* **HOW TO COMPLETE THIS TASK**: Every line below from the one containing "herannahenden Raddampfer nicht" through the one containing "Filekniv 285 mm" must be transcribed exactly. Omit all lines outside that stretch.

Transcribed page contents
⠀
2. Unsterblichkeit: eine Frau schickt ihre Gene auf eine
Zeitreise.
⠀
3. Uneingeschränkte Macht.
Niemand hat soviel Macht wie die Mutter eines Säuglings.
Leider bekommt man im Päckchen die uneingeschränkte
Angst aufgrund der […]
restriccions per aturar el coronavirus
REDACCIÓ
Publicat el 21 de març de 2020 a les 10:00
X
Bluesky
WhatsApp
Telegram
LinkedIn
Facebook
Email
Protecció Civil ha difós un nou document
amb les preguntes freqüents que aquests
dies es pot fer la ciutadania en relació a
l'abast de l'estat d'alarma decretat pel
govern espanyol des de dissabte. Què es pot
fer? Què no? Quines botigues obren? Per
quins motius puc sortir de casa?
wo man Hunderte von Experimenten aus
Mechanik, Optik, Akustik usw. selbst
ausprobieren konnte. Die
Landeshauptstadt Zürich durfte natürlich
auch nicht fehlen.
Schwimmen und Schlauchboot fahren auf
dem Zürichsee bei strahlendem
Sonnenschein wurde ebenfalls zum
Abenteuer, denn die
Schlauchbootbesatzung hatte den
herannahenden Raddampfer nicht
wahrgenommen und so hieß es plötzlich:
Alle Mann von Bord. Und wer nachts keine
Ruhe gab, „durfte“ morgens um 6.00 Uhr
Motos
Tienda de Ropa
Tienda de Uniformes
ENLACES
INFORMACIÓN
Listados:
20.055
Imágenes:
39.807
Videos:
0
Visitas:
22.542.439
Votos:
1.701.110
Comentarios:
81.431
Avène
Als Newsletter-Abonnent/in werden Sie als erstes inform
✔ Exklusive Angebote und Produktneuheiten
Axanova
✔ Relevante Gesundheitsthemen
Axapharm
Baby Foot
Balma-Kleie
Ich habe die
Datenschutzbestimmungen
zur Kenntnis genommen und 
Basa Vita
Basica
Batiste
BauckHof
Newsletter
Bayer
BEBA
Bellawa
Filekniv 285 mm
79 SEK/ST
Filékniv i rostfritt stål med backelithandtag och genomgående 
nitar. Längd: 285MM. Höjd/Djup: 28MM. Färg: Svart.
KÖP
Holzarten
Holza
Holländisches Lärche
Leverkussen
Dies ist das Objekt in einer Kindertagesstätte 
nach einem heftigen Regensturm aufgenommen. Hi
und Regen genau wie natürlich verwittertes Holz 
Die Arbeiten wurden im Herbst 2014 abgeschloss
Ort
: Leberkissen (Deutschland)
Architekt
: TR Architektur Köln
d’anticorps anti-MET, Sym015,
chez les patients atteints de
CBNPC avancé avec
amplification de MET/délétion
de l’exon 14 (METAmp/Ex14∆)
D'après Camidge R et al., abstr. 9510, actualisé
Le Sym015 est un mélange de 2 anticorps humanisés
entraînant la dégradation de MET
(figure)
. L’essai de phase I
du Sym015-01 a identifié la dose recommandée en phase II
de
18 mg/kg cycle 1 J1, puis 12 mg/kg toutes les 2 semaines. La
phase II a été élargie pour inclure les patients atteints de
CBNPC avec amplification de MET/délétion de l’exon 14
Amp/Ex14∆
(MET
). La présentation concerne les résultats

* **REPLY TO THE TASK**:
herannahenden Raddampfer nicht
wahrgenommen und so hieß es plötzlich:
Alle Mann von Bord. Und wer nachts keine
Ruhe gab, „durfte“ morgens um 6.00 Uhr
Motos
Tienda de Ropa
Tienda de Uniformes
ENLACES
INFORMACIÓN
Listados:
20.055
Imágenes:
39.807
Videos:
0
Visitas:
22.542.439
Votos:
1.701.110
Comentarios:
81.431
Avène
Als Newsletter-Abonnent/in werden Sie als erstes inform
✔ Exklusive Angebote und Produktneuheiten
Axanova
✔ Relevante Gesundheitsthemen
Axapharm
Baby Foot
Balma-Kleie
Ich habe die
Datenschutzbestimmungen
zur Kenntnis genommen und 
Basa Vita
Basica
Batiste
BauckHof
Newsletter
Bayer
BEBA
Bellawa
Filekniv 285 mm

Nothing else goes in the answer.